## [EXERCISE PROMPT]
Omit every picture while repeating the entries exactly.

(TASK INPUT)

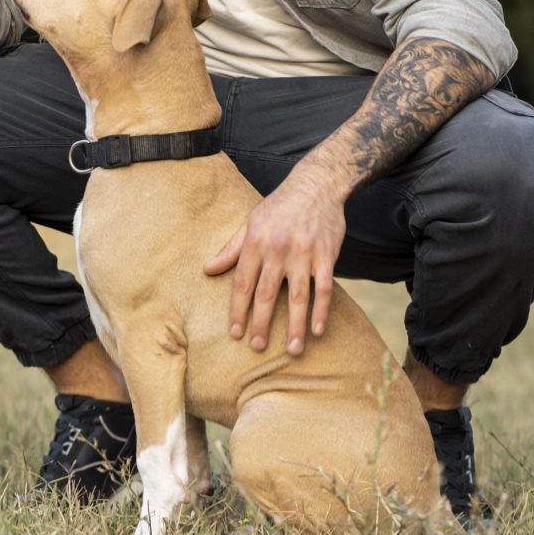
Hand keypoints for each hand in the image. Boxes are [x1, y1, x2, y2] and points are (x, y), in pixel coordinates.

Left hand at [203, 170, 346, 356]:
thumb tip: (207, 270)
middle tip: (256, 347)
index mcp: (256, 242)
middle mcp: (278, 249)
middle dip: (260, 323)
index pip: (243, 283)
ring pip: (298, 296)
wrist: (317, 184)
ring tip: (291, 350)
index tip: (234, 333)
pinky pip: (324, 288)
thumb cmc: (279, 206)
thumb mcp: (251, 221)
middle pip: (267, 293)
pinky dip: (321, 310)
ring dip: (294, 325)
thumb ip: (230, 248)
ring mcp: (304, 253)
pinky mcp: (327, 254)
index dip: (238, 310)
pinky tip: (318, 329)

(End TASK INPUT)

## [EXERCISE RESULT]
Hand keypoints for each hand in the image. Boxes are [x1, y1, x2, y2] and points are (x, y), in pixel coordinates.

Left hand at [203, 170, 346, 356]:
thumb tip: (207, 270)
middle tip: (256, 347)
index mcp: (256, 242)
middle mcp: (278, 249)
middle dip: (260, 323)
index pip: (243, 283)
ring pip: (298, 296)
wrist: (317, 184)
ring tip: (291, 350)
index tip: (234, 333)
pinky pip: (324, 288)
thumb cmc: (279, 206)
thumb mcp: (251, 221)
middle pip: (267, 293)
pinky dip: (321, 310)
ring dip: (294, 325)
thumb ip: (230, 248)
ring mcp: (304, 253)
pinky mcp: (327, 254)
index dip: (238, 310)
pinky tip: (318, 329)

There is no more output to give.